E' noto come Venezia sia un museo a cielo aperto; un palazzo del genere, in un luogo leggendario, passa quasi inosservato. Qualsiasi altra città lo citerebbe tra i monumenti più importanti: la famiglia Querini era tra le più antiche e ricche di storia tra quelle veneziane. Gli occhi dei primi hanno visto nascere la Serenissima stessa; le mani dell'ultimo hanno donato all'umanità l'immenso tesoro artistico accumulato durante secoli di storia.
Tra i tanti Bellini, Palma (il Vecchio e il Giovane), Tiepolo, Longhi e Ricci (Marco e Sebastiano), mi ha incuriosito più d'altro il ciclo di Gabriel Bella.
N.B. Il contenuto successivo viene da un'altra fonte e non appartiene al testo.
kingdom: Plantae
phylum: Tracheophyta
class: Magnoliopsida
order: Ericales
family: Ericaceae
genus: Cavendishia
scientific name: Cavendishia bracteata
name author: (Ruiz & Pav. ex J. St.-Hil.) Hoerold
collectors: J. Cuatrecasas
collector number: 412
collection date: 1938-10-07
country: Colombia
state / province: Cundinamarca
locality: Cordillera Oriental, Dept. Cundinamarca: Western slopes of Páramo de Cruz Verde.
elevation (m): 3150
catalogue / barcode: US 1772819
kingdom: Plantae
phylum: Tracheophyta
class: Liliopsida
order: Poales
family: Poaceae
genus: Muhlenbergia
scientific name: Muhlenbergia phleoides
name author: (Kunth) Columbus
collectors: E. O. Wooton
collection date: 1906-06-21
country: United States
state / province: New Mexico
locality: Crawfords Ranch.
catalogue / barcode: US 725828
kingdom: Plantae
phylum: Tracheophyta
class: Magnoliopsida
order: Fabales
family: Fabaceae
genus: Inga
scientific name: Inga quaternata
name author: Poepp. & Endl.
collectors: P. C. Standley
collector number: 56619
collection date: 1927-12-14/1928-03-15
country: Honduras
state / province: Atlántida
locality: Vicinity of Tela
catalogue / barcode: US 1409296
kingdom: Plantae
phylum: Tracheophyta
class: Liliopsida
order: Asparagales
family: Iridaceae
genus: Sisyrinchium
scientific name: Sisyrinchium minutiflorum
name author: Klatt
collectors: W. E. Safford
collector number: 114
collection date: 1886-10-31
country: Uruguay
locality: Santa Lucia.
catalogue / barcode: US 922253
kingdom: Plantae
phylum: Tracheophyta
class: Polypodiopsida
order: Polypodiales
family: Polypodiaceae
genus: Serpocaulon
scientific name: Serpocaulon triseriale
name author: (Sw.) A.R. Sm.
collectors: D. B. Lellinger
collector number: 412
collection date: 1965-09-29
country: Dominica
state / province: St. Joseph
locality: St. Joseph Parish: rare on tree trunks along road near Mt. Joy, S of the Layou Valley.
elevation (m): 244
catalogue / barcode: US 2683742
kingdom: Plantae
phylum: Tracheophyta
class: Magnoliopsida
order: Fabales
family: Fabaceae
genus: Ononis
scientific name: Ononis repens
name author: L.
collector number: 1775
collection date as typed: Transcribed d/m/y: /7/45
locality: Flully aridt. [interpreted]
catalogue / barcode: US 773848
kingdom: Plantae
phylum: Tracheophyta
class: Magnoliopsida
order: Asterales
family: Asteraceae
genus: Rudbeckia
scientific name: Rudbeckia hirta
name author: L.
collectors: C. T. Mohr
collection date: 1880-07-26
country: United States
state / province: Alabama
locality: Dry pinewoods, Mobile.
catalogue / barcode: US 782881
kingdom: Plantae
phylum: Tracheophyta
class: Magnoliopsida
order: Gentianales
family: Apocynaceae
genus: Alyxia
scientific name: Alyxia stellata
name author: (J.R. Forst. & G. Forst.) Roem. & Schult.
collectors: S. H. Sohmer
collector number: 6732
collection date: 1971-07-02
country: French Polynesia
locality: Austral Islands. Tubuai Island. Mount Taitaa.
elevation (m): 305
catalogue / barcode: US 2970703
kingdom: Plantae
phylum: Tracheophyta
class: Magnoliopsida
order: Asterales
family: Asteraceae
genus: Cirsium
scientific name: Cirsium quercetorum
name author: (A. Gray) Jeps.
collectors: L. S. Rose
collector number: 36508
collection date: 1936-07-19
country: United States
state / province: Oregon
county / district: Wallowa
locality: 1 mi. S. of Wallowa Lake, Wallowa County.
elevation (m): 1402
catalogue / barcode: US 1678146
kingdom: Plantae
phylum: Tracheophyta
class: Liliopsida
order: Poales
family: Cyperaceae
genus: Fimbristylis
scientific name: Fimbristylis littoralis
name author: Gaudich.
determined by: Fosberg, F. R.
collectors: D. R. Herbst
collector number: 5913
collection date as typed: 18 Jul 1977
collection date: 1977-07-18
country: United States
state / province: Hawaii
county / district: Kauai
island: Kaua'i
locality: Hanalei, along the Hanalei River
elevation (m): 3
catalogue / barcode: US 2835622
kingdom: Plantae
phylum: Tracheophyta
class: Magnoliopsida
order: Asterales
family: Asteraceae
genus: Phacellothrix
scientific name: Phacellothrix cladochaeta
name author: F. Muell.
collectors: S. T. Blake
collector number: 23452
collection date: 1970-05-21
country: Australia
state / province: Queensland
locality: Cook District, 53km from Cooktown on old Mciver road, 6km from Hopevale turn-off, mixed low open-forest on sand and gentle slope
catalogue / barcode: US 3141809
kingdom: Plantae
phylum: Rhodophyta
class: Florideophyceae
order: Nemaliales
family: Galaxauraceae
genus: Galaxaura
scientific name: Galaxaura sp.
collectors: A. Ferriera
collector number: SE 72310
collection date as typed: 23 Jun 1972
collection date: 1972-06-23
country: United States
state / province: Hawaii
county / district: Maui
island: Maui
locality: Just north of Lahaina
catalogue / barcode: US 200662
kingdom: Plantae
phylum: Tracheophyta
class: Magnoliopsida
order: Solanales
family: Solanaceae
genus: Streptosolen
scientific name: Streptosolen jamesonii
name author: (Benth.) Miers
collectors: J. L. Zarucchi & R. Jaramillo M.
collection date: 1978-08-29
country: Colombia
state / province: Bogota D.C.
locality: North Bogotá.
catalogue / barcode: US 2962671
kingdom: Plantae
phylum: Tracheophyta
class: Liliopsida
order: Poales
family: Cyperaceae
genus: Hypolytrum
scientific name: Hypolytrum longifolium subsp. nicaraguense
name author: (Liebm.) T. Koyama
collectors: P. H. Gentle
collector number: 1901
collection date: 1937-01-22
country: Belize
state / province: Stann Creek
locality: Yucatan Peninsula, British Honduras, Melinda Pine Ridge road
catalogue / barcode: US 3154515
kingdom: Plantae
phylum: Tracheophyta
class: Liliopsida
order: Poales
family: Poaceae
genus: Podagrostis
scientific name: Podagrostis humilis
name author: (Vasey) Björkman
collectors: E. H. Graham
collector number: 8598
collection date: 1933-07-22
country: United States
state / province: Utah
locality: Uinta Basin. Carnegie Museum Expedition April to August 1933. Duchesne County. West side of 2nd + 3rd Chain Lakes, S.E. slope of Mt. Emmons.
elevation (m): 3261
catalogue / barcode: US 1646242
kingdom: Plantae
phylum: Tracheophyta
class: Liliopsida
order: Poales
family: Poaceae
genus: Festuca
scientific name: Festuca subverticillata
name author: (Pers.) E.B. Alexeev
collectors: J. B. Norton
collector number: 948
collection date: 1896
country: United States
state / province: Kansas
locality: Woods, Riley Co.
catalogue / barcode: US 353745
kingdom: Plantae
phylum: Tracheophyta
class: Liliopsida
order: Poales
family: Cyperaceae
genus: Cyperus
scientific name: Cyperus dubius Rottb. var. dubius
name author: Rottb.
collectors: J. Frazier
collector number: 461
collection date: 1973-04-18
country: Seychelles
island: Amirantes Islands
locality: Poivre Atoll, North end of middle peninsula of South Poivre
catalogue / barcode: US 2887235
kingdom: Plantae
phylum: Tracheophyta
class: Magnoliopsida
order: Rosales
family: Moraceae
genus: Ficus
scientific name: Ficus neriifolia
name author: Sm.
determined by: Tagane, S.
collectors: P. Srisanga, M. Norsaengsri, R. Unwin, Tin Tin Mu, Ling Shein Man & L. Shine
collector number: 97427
Il nome non evoca opere indimenticabili; più artigiano che pittore d'elite, il Bella ha dipinto su commissione una settantina abbondante di quadri che indagano una realtà veneziana lanciata verso la propria estinzione (tutti i quadri del ciclo sono databili attorno al penultimo decennio del diciottesimo secolo). Non si studia certo a scuola la vita sociale di un veneziano del periodo; consiglio una sosta prolungata in queste stanze, senza ovviamente trascurare il resto. La grande quantità di feste organizzate nei campi, addirittura a pagamento; la crudeltà di certi giochi con gatti, orsi od oche (sapere che erano diffusi in tutta Europa non allevia il fastidio); la licenziosità vigente, visti i corsi (sfilate) di cortigiane in gondola; l'ironia tutta moderna della visita delle novizie (le spose novelle) alle parenti-zittelle, costrette dall'età avanzata alla clausura in convento, per renderle edotte della felice novità; l'assenza di lutto ai funerali del doge, perché muore l'uomo, non la Signoria; tutto questo inonda Venezia di una luce più vera, togliendole la patina da vetrina che tanti amano guardare superficialmente.